Directions for this task:
Show every line from the data below that includes "lines".

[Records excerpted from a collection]
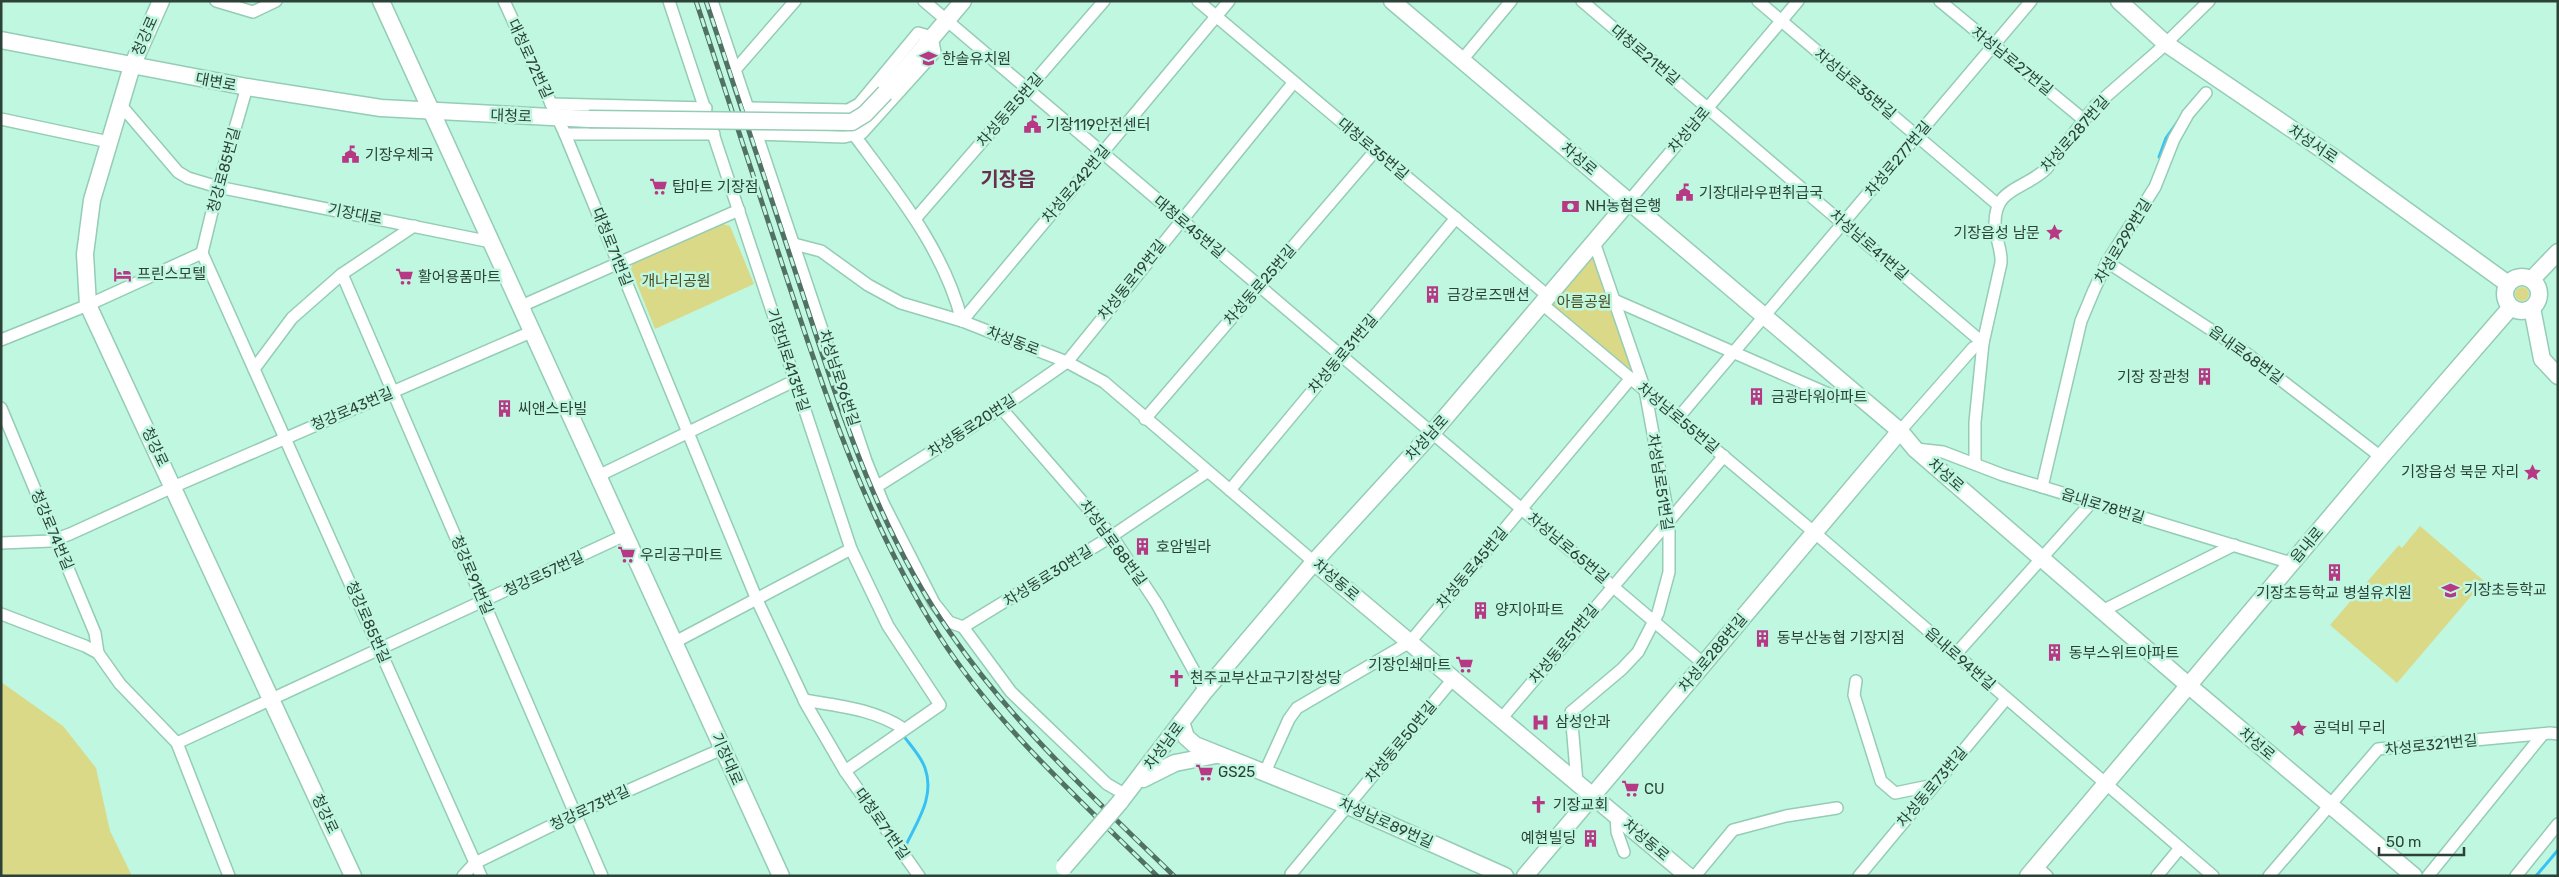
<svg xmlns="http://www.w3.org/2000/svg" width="2559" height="877" viewBox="0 0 2559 877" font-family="Rubik,'Noto Sans KR',sans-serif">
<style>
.green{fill:#dad988}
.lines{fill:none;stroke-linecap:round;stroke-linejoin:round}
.stream{stroke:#3ac1f3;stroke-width:3}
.street-casing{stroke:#95ccb6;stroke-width:14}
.secondary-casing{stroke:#95ccb6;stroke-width:19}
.street{stroke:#fff;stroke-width:11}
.secondary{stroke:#fff;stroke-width:16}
.rail-casing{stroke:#527165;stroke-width:5}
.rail{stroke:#bff7e0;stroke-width:3;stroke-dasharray:9;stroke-linecap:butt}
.secondary-bridge-casing{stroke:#95ccb6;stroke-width:19;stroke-linecap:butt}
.secondary-bridge{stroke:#fff;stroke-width:16}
.labels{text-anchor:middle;stroke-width:5;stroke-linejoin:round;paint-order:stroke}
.street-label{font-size:15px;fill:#2c4239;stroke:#bff7e0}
.poi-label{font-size:15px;fill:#2c4239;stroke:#bff7e0;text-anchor:start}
.park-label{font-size:15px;fill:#4f4e21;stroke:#bff7e0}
.district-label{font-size:20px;font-weight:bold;fill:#6c2d50;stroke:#bff7e0}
</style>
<rect width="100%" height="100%" fill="#bff7e0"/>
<!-- green -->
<g class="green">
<path d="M722,224L730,226L754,284L655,329L631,269L633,262Z"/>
<path d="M1594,254L1634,372L1632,374L1553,307L1552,302Z"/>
<circle cx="2522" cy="294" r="7"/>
<path d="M2420,526L2484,581L2397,683L2330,625L2399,545L2402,548Z"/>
<path d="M1,682L63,726L96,768L110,831L132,876H1Z"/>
</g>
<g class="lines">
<!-- stream -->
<g class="stream">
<path d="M2159,157L2166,138L2193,100"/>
<path d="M903,735C910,745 921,756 925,768C935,796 918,820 906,845"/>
<path d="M2536,876L2558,850"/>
</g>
<defs>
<g id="street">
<path d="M216,1L253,12L276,1"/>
<path d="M504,1L565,134L757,600L806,704L845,771L919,876"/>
<path d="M669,1L851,549L888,626L940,705L845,771"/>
<path d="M712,1L866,461L883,503L934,603L949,622L963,627"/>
<path d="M924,1L1704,664"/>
<path d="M1198,1L1548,296"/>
<path d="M1582,1L1983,343L1973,348L1900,431"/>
<path d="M1758,1L1997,204"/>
<path d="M1940,1L2084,120"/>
<path d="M1462,60L1511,1"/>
<path d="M735,70L795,1"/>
<path d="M247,87L218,187L202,253L481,876"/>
<path d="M119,103L178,172L188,178L218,187L491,242"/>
<path d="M551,104L706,108"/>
<path d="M750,108L848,110L859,104L918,33L932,37L935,52L862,133L844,137L758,134"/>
<path d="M1,119L109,142"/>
<path d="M565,134H714"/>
<path d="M855,136C898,194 944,250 962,321"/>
<path d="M1629,201L1798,1"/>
<path d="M916,218L1104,1"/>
<path d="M794,244L821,251L868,285L901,303L962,321L1067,362L1104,382L1314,562"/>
<path d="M2107,262L2242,350L2381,457"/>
<path d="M342,274L602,876"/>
<path d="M1614,300L1833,396L1853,391"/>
<path d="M1542,304L1815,533L2213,876"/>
<path d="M519,307L739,210"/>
<path d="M962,321L1229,1"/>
<path d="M1,340L88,305L202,253"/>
<path d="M254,369L292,318L342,274L414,226"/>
<path d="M1,408L95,633L98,653"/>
<path d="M1001,408L1112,536L1157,604L1205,691"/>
<path d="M1678,418L2031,1"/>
<path d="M1145,419L1375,151"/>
<path d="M1916,449L1943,452L2003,475L2291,563"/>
<path d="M1975,464V422L1983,343L2001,263C2002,249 1995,238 1995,225C1994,187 2024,190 2046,169L2095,106L2158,51L2209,1"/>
<path d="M598,476L794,381"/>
<path d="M876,487L1001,408L1067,362L1294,82"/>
<path d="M2042,487L2081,321L2094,290L2107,262L2155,187L2174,139L2188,114L2206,93"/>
<path d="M1230,490L1456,218"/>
<path d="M1,543L51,541L70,534L173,487L531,332"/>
<path d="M2102,611L2234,545"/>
<path d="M1,614L85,646L98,653L120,684L177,743L229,876"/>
<path d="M963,627L1112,536L1207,472"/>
<path d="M963,627L1011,692L1107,784L1126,795"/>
<path d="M675,642L851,549"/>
<path d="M1955,655L2091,503"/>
<path d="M1856,681L1854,695L1881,781L1895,793L1934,785"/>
<path d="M804,700C839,706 874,709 904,729"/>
<path d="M1501,719L1724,456"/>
<path d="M177,743L625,535"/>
<path d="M1265,772L1289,719L1297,708L1410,642L1631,378"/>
<path d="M1577,783L1571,712L1622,669L1638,652L1658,613L1669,572V520L1645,390L1594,242"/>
<path d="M1616,815L1617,832L1624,852"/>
<path d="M2036,866L2047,876"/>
<path d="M1291,874L1453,679"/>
<path d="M463,876L475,863L575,814L722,749"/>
<path d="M1695,876L1733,830L1786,816L1837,808"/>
<path d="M1859,876L2006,699"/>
<path d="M2157,876L2180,848"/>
<path d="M2269,876L2378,749L2550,733L2558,734"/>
<path d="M2428,876L2543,734"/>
<path d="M2516,876L2558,824"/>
</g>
<g id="secondary">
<path d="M161,1L132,66L92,200L85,254L88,305L353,876"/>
<path d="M381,1L781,876"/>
<path d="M1392,1L1900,431L1915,449L2188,685L2414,876"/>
<path d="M2119,1L2165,43L2330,155L2508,284"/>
<path d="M1,40L247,87L381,108L589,119"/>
<path d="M885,93L963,1"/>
<circle cx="2522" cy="294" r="17"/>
<path d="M2532,279L2558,252"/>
<path d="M2532,308L2542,359L2558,376"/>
<path d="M1314,562L1688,876"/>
<path d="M1181,722L1186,737L1195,745L1348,806L1505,876"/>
<path d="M1143,779L1175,763L1216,755"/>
<path d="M1120,802L1205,691L1314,562L1432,433L1629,201"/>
<path d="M1525,876L1900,431"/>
<path d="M2028,876L2381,457L2511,307"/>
</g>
</defs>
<!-- street casing -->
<use href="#street" class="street-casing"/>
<!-- secondary casing -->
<use href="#secondary" class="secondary-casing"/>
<!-- street -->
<use href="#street" class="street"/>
<!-- secondary -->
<use href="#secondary" class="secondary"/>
<defs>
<g id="rail">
<path d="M696,1C727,96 758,190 789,285C829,407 870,528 940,637C998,727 1081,801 1157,876"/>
<path d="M706,1C739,99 771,197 803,295C841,412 879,533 951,634C1013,724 1096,800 1174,876"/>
</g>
</defs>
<!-- rail casing -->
<use href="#rail" class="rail-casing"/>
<!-- rail -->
<use href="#rail" class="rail"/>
<defs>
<g id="secondary-bridge">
<path d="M589,119L852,122L865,114L885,93"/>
<path d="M1064,867L1120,802"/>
</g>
</defs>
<!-- secondary-bridge casing -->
<use href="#secondary-bridge" class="secondary-bridge-casing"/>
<!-- secondary-bridge -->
<use href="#secondary-bridge" class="secondary-bridge"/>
</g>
<!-- icons -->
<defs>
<symbol id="school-bare" viewBox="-9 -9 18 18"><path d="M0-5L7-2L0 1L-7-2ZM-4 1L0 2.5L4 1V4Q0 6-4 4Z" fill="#b73884" stroke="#bff7e0" stroke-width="2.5" paint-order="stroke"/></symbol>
<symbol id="civic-bare" viewBox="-9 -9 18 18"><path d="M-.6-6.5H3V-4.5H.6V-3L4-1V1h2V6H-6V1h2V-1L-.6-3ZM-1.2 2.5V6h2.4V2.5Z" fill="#b73884" stroke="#bff7e0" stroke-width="2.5" paint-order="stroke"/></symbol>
<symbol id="supermarket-bare" viewBox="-9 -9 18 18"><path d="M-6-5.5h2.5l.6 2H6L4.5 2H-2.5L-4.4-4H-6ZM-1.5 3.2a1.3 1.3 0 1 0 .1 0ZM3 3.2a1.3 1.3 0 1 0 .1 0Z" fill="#b73884" stroke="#bff7e0" stroke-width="2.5" paint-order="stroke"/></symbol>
<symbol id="bank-bare" viewBox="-9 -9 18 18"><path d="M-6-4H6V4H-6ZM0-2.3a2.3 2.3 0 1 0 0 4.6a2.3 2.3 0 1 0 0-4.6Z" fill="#b73884" stroke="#bff7e0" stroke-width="2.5" paint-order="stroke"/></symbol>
<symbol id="sight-bare" viewBox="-9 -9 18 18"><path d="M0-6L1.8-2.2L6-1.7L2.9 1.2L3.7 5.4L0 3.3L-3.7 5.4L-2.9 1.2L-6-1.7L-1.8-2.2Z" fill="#b73884" stroke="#bff7e0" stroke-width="2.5" paint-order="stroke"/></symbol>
<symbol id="hotel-bare" viewBox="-9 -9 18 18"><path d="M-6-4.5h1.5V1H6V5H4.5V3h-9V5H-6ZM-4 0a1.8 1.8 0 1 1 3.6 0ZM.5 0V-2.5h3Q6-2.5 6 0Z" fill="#b73884" stroke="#bff7e0" stroke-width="2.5" paint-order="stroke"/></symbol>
<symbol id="building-bare" viewBox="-9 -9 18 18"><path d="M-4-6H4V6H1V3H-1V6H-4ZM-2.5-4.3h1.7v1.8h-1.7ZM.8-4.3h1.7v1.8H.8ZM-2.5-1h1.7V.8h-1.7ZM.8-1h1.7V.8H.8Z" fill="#b73884" stroke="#bff7e0" stroke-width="2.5" paint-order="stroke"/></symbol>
<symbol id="church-bare" viewBox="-9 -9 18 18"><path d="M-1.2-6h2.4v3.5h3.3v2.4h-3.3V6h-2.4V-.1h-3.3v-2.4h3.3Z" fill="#b73884" stroke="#bff7e0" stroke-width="2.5" paint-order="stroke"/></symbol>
<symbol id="hospital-bare" viewBox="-9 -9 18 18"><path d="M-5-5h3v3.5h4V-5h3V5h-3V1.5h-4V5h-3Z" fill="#b73884" stroke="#bff7e0" stroke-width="2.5" paint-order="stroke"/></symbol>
</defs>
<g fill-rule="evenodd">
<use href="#school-bare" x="916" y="46" width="25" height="25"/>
<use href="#civic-bare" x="1020" y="112" width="25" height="25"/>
<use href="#civic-bare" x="338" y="142" width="25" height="25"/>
<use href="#supermarket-bare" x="646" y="174" width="25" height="25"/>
<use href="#civic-bare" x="1672" y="180" width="25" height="25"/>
<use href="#bank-bare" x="1558" y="194" width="25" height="25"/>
<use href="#sight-bare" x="2042" y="220" width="25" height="25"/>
<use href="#hotel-bare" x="110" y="262" width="25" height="25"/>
<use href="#supermarket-bare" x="392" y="264" width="25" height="25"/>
<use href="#building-bare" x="1420" y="282" width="25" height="25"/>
<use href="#building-bare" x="2192" y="364" width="25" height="25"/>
<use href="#building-bare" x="1744" y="384" width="25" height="25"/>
<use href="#building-bare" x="492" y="396" width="25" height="25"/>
<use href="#sight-bare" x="2520" y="460" width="25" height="25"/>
<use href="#building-bare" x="1130" y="534" width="25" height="25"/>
<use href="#supermarket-bare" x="614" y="542" width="25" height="25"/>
<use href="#building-bare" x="2322" y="560" width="25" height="25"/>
<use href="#school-bare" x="2438" y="578" width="25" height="25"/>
<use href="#building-bare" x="1468" y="598" width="25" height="25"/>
<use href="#building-bare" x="1750" y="626" width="25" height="25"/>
<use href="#building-bare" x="2042" y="640" width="25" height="25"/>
<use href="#supermarket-bare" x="1452" y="652" width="25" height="25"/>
<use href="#church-bare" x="1164" y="666" width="25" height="25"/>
<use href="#hospital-bare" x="1528" y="710" width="25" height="25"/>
<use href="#sight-bare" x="2286" y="716" width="25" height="25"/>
<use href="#supermarket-bare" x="1192" y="760" width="25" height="25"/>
<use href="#supermarket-bare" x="1618" y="776" width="25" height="25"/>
<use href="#church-bare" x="1526" y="792" width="25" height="25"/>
<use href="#building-bare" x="1578" y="826" width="25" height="25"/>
</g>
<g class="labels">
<!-- street labels -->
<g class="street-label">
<text transform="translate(145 36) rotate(-66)" y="5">청강로</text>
<text transform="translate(1645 55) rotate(40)" y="5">대청로21번길</text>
<text transform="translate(530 59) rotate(65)" y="5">대청로72번길</text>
<text transform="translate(2012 61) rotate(39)" y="5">차성남로27번길</text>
<text transform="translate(216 82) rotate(11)" y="5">대변로</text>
<text transform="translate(1855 84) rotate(40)" y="5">차성남로35번길</text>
<text transform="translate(1010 110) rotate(-49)" y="5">차성동로5번길</text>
<text transform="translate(511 116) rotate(2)" y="5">대청로</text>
<text transform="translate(1689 130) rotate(-50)" y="5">차성남로</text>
<text transform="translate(2075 134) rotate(-49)" y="5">차성로287번길</text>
<text transform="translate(2313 144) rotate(34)" y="5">차성서로</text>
<text transform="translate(1373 149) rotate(40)" y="5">대청로35번길</text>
<text transform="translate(1579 159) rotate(40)" y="5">차성로</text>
<text transform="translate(1898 159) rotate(-50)" y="5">차성로277번길</text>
<text transform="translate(224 170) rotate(-75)" y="5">청강로85번길</text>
<text transform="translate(1076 184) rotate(-50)" y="5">차성로242번길</text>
<text transform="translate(355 214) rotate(11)" y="5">기장대로</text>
<text transform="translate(1189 227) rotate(40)" y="5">대청로45번길</text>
<text transform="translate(2123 241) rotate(-59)" y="5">차성로299번길</text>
<text transform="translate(1869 245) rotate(41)" y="5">차성남로41번길</text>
<text transform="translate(612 247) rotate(68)" y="5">대청로71번길</text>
<text transform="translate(1132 280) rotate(-51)" y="5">차성동로19번길</text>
<text transform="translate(1260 285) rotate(-49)" y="5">차성동로25번길</text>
<text transform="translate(1013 341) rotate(21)" y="5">차성동로</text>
<text transform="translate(1343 354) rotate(-50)" y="5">차성동로31번길</text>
<text transform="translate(2246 355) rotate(36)" y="5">읍내로68번길</text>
<text transform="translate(788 360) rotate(72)" y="5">기장대로413번길</text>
<text transform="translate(839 378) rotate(72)" y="5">차성남로96번길</text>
<text transform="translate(352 409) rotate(-23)" y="5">청강로43번길</text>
<text transform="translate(1678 418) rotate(40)" y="5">차성남로55번길</text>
<text transform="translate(972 426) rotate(-33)" y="5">차성동로20번길</text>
<text transform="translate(1427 438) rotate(-48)" y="5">차성남로</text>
<text transform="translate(155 447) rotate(65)" y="5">청강로</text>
<text transform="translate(1946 475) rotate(41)" y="5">차성로</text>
<text transform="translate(1660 482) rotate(81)" y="5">차성남로51번길</text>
<text transform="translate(2103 506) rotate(17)" y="5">읍내로78번길</text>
<text transform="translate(52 530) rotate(67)" y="5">청강로74번길</text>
<text transform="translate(1113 543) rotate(54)" y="5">차성남로88번길</text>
<text transform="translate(2307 545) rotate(-50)" y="5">읍내로</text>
<text transform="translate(1568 548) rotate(40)" y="5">차성남로65번길</text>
<text transform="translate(1472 568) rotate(-50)" y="5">차성동로45번길</text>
<text transform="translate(544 574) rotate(-25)" y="5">청강로57번길</text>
<text transform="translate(472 575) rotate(67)" y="5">청강로91번길</text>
<text transform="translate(1048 576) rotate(-32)" y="5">차성동로30번길</text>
<text transform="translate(1336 580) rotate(40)" y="5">차성동로</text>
<text transform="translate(368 622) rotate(66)" y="5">청강로85번길</text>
<text transform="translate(1564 644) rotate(-50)" y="5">차성동로51번길</text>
<text transform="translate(1713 653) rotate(-50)" y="5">차성로288번길</text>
<text transform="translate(1960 659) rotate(41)" y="5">읍내로94번길</text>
<text transform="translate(1401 742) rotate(-50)" y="5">차성동로50번길</text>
<text transform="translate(2257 744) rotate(40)" y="5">차성로</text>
<text transform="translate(2431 745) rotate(-6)" y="5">차성로321번길</text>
<text transform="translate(1164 746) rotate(-53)" y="5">차성남로</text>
<text transform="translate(727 759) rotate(66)" y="5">기장대로</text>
<text transform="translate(1932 787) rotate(-50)" y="5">차성동로73번길</text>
<text transform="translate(590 808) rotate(-25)" y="5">청강로73번길</text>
<text transform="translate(325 814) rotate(65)" y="5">청강로</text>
<text transform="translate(1386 823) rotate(24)" y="5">차성남로89번길</text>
<text transform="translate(882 824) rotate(55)" y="5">대청로71번길</text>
<text transform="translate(1646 840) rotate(40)" y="5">차성동로</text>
</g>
<!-- poi labels -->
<g class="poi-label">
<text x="942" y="64">한솔유치원</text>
<text x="1046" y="130">기장119안전센터</text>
<text x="365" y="160">기장우체국</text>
<text x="672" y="192">탑마트 기장점</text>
<text x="1699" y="198">기장대라우편취급국</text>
<text x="1585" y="211">NH농협은행</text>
<text x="2040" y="238" text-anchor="end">기장읍성 남문</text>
<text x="137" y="279">프린스모텔</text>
<text x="418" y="282">활어용품마트</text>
<text x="1447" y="300">금강로즈맨션</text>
<text x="2190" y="382" text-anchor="end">기장 장관청</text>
<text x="1771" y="402">금광타워아파트</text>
<text x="518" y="414">씨앤스타빌</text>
<text x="2519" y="477" text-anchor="end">기장읍성 북문 자리</text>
<text x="1156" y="552">호암빌라</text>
<text x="640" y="560">우리공구마트</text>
<text x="2464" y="595">기장초등학교</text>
<text x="2334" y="598" text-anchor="middle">기장초등학교 병설유치원</text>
<text x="1495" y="615">양지아파트</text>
<text x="1777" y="643">동부산농협 기장지점</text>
<text x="2069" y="658">동부스위트아파트</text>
<text x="1451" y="670" text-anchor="end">기장인쇄마트</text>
<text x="1190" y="683">천주교부산교구기장성당</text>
<text x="1555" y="727">삼성안과</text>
<text x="2313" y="733">공덕비 무리</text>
<text x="1218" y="777">GS25</text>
<text x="1644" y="794">CU</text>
<text x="1553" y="810">기장교회</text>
<text x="1576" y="843" text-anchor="end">예현빌딩</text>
</g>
<!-- park labels -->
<g class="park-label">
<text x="676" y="286">개나리공원</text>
<text x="1584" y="307">아름공원</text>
</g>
<!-- district labels -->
<g class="district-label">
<text x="1008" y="186">기장읍</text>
</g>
</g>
<!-- border -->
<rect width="2559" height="877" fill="none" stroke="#2c4239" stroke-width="5"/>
<!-- scale -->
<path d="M2379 847v8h85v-8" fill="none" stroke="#2c4239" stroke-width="2.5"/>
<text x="2386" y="847" font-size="15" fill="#2c4239" stroke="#bff7e0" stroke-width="4" paint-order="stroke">50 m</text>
</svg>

Result:
.lines{fill:none;stroke-linecap:round;stroke-linejoin:round}
<g class="lines">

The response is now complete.